Required work:
Give every line of the data again, exactly.

Collected data
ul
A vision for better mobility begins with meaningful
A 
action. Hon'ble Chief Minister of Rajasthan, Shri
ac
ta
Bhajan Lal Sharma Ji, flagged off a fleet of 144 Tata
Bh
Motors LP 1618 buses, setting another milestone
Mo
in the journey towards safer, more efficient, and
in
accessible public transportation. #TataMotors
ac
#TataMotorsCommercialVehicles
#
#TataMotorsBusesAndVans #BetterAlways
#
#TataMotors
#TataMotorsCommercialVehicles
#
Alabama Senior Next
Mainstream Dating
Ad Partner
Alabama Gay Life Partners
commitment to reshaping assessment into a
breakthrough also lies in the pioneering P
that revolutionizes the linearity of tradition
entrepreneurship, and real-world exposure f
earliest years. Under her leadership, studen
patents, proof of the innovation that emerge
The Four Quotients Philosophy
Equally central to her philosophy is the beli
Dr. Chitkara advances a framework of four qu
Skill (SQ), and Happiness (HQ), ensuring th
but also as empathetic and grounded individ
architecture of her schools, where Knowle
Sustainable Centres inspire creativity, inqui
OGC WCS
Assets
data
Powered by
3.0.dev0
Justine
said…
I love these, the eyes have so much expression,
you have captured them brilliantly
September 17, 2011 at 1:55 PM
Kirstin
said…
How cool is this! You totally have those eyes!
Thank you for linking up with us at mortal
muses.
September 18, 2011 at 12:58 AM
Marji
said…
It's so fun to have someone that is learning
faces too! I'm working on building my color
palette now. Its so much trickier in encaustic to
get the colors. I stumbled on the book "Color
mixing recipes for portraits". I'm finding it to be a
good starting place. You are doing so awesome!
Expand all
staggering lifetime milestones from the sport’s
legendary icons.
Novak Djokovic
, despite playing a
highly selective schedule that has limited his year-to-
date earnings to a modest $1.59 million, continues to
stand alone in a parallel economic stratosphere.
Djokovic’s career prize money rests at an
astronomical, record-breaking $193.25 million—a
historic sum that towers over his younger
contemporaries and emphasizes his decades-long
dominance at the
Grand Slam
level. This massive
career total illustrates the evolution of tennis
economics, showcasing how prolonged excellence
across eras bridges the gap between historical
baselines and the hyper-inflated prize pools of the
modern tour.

Answer for the task:
ul
A vision for better mobility begins with meaningful
A 
action. Hon'ble Chief Minister of Rajasthan, Shri
ac
ta
Bhajan Lal Sharma Ji, flagged off a fleet of 144 Tata
Bh
Motors LP 1618 buses, setting another milestone
Mo
in the journey towards safer, more efficient, and
in
accessible public transportation. #TataMotors
ac
#TataMotorsCommercialVehicles
#
#TataMotorsBusesAndVans #BetterAlways
#
#TataMotors
#TataMotorsCommercialVehicles
#
Alabama Senior Next
Mainstream Dating
Ad Partner
Alabama Gay Life Partners
commitment to reshaping assessment into a
breakthrough also lies in the pioneering P
that revolutionizes the linearity of tradition
entrepreneurship, and real-world exposure f
earliest years. Under her leadership, studen
patents, proof of the innovation that emerge
The Four Quotients Philosophy
Equally central to her philosophy is the beli
Dr. Chitkara advances a framework of four qu
Skill (SQ), and Happiness (HQ), ensuring th
but also as empathetic and grounded individ
architecture of her schools, where Knowle
Sustainable Centres inspire creativity, inqui
OGC WCS
Assets
data
Powered by
3.0.dev0
Justine
said…
I love these, the eyes have so much expression,
you have captured them brilliantly
September 17, 2011 at 1:55 PM
Kirstin
said…
How cool is this! You totally have those eyes!
Thank you for linking up with us at mortal
muses.
September 18, 2011 at 12:58 AM
Marji
said…
It's so fun to have someone that is learning
faces too! I'm working on building my color
palette now. Its so much trickier in encaustic to
get the colors. I stumbled on the book "Color
mixing recipes for portraits". I'm finding it to be a
good starting place. You are doing so awesome!
Expand all
staggering lifetime milestones from the sport’s
legendary icons.
Novak Djokovic
, despite playing a
highly selective schedule that has limited his year-to-
date earnings to a modest $1.59 million, continues to
stand alone in a parallel economic stratosphere.
Djokovic’s career prize money rests at an
astronomical, record-breaking $193.25 million—a
historic sum that towers over his younger
contemporaries and emphasizes his decades-long
dominance at the
Grand Slam
level. This massive
career total illustrates the evolution of tennis
economics, showcasing how prolonged excellence
across eras bridges the gap between historical
baselines and the hyper-inflated prize pools of the
modern tour.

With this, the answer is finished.